Find repeated words in a text
With GNU grep:
echo 'Hi! Hi, same word twice twice, as as here here! ! ,123 123 need' | grep -Eo '(\b.+) \1\b'
Output:
twice twice as as here here 123 123
Options:
-E
: Interpret (\b.+) \1\b
as an extended regular expression.
-o
: Print only the matched (non-empty) parts of a matching line, with each such part on a separate output line.
Regex:
\b
: Is a zero-width word boundary.
.+
: Matches one or more characters.
\1
: The parentheses ()
mark a capturing group and \1
means use here the value from first capturing group.
Reference: The Stack Overflow Regular Expressions FAQ
It sounds like something like this is what you want (using any awk in any shell on every UNIX box):
$ cat tst.awk
BEGIN { RS=""; ORS="\n\n" }
{
head = prev = ""
tail = $0
while ( match(tail,/[[:alpha:]]+/) ) {
word = substr(tail,RSTART,RLENGTH)
head = head substr(tail,1,RSTART-1) (word == prev ? "" : word)
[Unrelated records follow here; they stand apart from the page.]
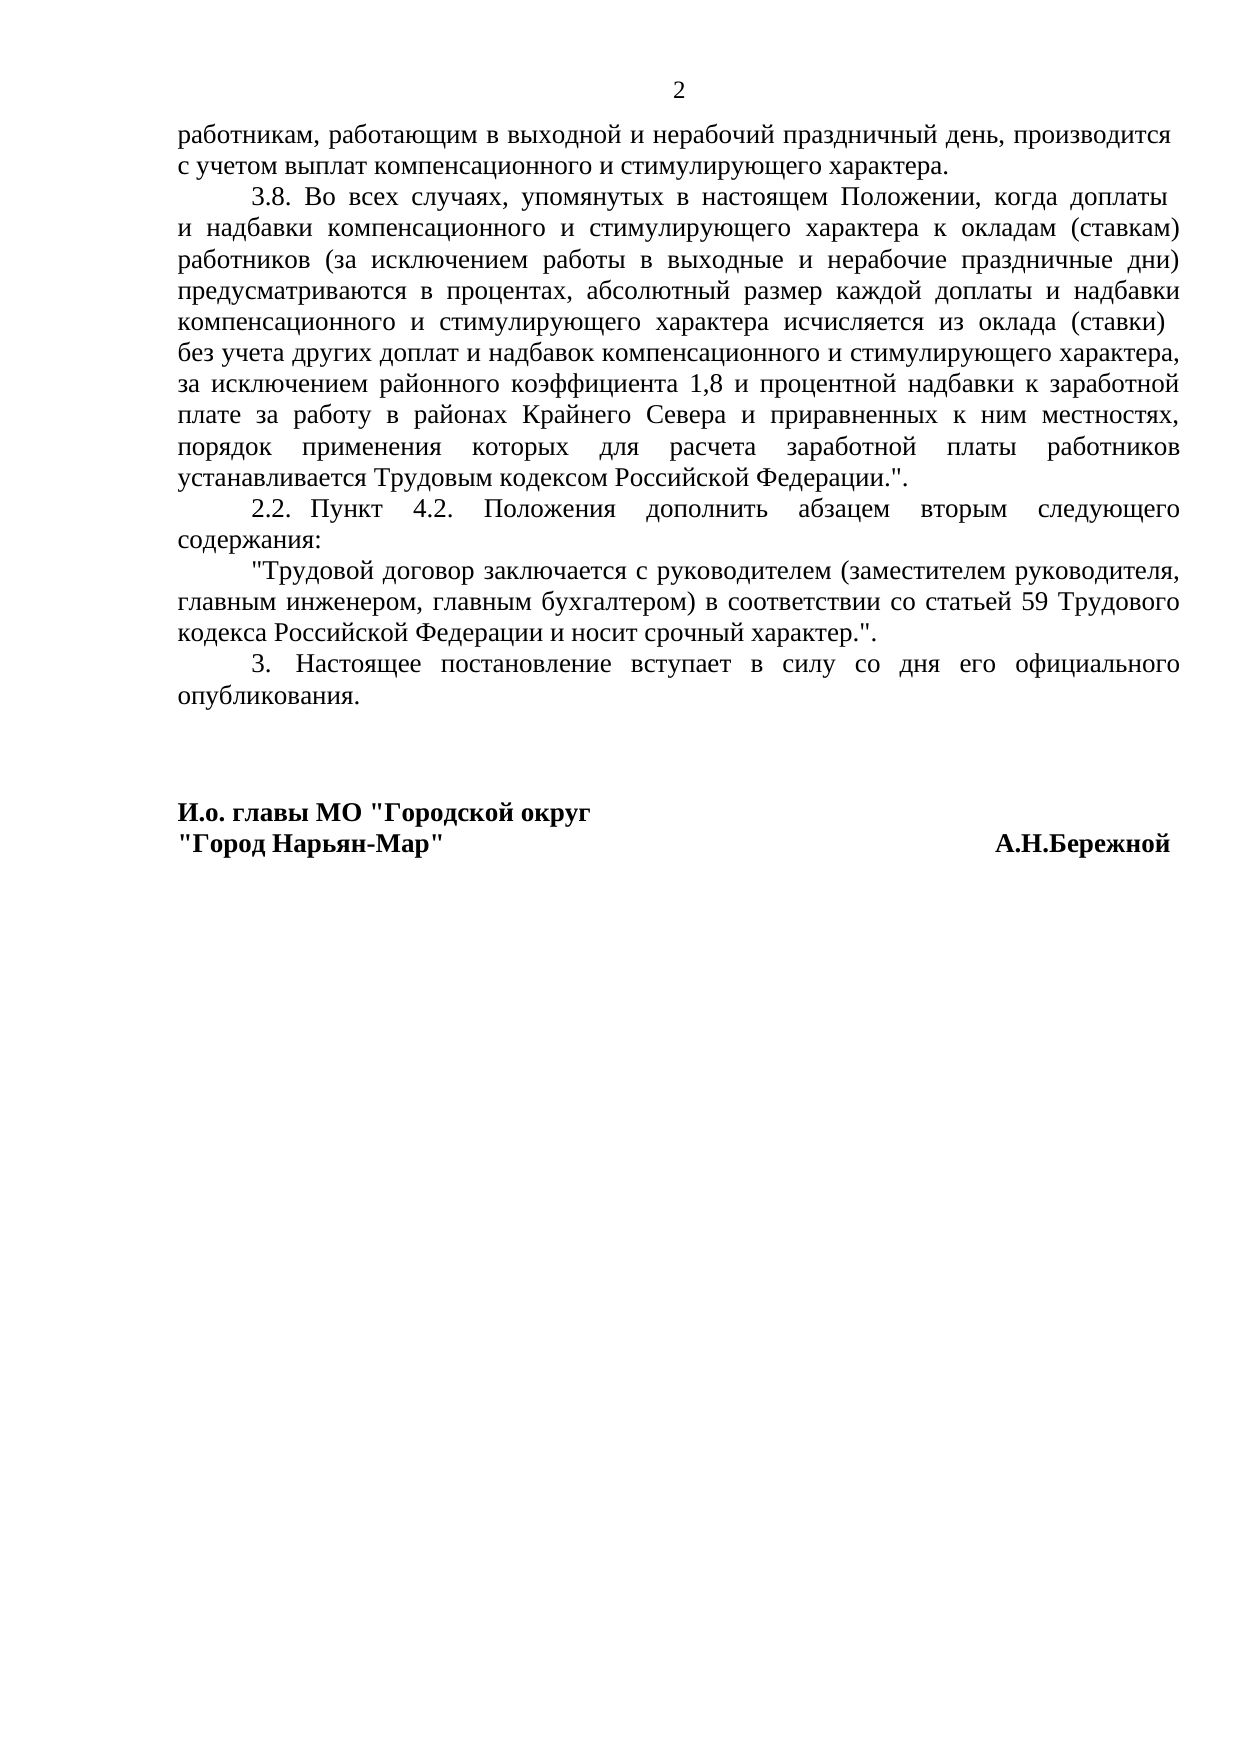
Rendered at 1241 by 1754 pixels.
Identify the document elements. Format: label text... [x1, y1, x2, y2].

text "Трудовой договор заключается с руководителем (заместителем руководителя, главным инженером, главным бухгалтером) в соответствии со статьей 59 Трудового кодекса Российской Федерации и носит срочный характер.". [177, 554, 1181, 648]
text 2.2. Пункт 4.2. Положения дополнить абзацем вторым следующего содержания: [177, 492, 1181, 554]
table_header А.Н.Бережной [663, 796, 1181, 858]
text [177, 118, 1181, 180]
text 3.8. Во всех случаях, упомянутых в настоящем Положении, когда доплаты и надбавки компенсационного и стимулирующего характера к окладам (ставкам) работников (за исключением работы в выходные и нерабочие праздничные дни) предусматриваются в процентах, абсолютный размер каждой доплаты и надбавки компенсационного и стимулирующего характера исчисляется из оклада (ставки) без учета других доплат и надбавок компенсационного и стимулирующего характера, за исключением районного коэффициента 1,8 и процентной надбавки к заработной плате за работу в районах Крайнего Севера и приравненных к ним местностях, порядок применения которых для расчета заработной платы работников устанавливается Трудовым кодексом Российской Федерации.". [177, 180, 1181, 492]
list Настоящее постановление вступает в силу со дня его официального опубликования. [177, 648, 1181, 710]
table_header И.о. главы МО "Городской округ "Город Нарьян-Мар" [166, 796, 663, 858]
tail = substr(tail,RSTART+RLENGTH)
prev = word
}
print head tail
}
$ cat file
the quick quick brown
fox jumped jumped
jumped over the lazy
lazy dogs back
$ awk -f tst.awk file
the quick brown
fox jumped
over the lazy
dogs back
but please ask a new question with more truly representative sample input and expected output including punctuation, differences in capitalization, multiple paragraphs, duplicated words at the start/end of sentences and various other non-trivial cases are shown.